Keep a pen and a notepad in your pocket so that you can check on your reminders. You may find it difficult to write at first, but you will reap the benefits in the long run as you won’t have to remember what else needs to get done.
5. Delegate work
Effective time management also revolves around delegating tasks when needed. Don’t try to do everything yourself until you burn out. It’s a smart idea to consider help from your colleagues, assistants, and helping staff. The American Nurses Association (ANA) guide is helpful for nurses in outlining principles for task delegation.
Delegation brings fruitful results when healthcare workers are open to communication and collaboration. Teamwork is the driving force behind the delivery of quality care to patients.
However, be mindful when delegating tasks; don’t assign responsibilities to any subordinate that lacks the required credentials, experience, or training. Delegate routine checkups, administrative tasks, and menial tasks when necessary.
6. Take a break
Time management increases productivity among nurses and helps them fight work-related burnout, which can negatively impact their performance.
When nurses feel exhausted, they may attempt errors, show negligence in patient care, or extreme cases, suffer from depression, anxiety, or other mental health problems.
Every nurse needs a break to replenish their mind and regain strength. Discuss your schedule or give yourself time off to avoid burnout.
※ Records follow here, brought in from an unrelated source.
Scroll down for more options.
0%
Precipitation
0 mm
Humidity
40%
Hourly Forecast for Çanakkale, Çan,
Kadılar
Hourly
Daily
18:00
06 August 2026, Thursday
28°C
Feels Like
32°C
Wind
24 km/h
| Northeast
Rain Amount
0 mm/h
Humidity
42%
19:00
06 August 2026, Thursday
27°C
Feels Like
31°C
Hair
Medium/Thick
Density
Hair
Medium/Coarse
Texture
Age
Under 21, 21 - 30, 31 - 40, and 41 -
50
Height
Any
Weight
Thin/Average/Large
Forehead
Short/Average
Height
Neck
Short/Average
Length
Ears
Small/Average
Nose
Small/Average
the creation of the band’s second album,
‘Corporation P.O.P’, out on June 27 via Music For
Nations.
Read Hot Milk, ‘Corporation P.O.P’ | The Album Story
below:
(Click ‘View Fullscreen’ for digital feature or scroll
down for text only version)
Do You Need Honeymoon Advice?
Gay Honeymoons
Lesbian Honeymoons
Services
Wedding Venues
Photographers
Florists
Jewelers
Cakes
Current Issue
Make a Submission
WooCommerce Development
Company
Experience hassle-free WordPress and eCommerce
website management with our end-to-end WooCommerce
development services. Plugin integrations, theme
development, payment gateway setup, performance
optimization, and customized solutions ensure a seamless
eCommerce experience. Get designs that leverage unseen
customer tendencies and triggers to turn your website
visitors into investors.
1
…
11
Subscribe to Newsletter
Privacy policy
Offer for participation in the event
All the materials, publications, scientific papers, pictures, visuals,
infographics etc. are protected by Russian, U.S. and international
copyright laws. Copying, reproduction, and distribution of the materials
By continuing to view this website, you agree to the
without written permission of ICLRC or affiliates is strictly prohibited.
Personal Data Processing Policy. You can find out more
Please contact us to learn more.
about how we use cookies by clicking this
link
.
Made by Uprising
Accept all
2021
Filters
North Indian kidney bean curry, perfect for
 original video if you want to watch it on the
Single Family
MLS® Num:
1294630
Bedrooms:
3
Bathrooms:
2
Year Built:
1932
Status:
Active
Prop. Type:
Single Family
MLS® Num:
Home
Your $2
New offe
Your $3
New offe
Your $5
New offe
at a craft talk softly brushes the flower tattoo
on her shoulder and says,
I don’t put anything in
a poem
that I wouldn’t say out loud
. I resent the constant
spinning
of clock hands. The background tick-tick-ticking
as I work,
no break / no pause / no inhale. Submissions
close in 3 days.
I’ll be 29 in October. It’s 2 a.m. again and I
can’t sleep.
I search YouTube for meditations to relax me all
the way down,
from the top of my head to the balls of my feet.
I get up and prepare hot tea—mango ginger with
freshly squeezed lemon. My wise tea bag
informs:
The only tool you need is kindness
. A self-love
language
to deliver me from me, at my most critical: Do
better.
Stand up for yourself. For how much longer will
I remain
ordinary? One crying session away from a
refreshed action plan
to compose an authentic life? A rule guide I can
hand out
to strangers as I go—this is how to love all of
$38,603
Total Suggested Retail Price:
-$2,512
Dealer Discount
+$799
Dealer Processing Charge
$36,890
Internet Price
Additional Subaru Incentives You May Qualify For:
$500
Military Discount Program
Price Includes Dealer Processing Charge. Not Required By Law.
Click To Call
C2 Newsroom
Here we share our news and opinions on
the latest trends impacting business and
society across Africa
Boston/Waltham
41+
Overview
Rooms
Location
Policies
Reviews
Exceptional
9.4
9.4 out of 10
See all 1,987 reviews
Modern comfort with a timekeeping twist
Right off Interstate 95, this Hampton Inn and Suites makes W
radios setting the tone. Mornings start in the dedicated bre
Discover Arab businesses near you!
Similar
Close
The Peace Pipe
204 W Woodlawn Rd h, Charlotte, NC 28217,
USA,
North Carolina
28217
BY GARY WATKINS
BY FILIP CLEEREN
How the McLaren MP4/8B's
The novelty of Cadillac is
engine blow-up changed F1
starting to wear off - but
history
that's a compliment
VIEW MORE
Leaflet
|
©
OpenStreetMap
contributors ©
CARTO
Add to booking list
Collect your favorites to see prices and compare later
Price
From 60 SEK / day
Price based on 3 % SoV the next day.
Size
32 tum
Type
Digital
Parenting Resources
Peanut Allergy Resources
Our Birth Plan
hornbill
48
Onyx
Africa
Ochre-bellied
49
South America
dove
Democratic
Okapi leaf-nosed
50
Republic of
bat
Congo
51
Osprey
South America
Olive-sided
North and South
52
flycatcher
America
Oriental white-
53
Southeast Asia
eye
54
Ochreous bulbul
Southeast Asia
You can only deliver results when you’re in good shape.
7. Avoid multitasking
As a nurse, you may find multitasking attractive but avoid it. It is very likely to have several to-do items on your list, and it seems tempting to mark off many items in one go. However, you must cross one item at a time.
Multitasking is ineffective as it can flood your brain with plenty of competing information that results in less ability to understand. Overall, multitasking can make you less productive. On the contrary, you can prioritize tasks and group them to save time. For instance, you can group medicine administration for multiple patients and mark off items on your list at a time. Similarly, removing distractions while handling your day-to-day tasks can save you more time.
Like every habit, effective time management takes practice. To implement this skill in your routine, start practicing it. Meanwhile, be careful not to push yourself too hard at the beginning of your career and follow the tips we mentioned above. You will feel the difference gradually in your performance with time management that will pay off well in the long run with career advancement.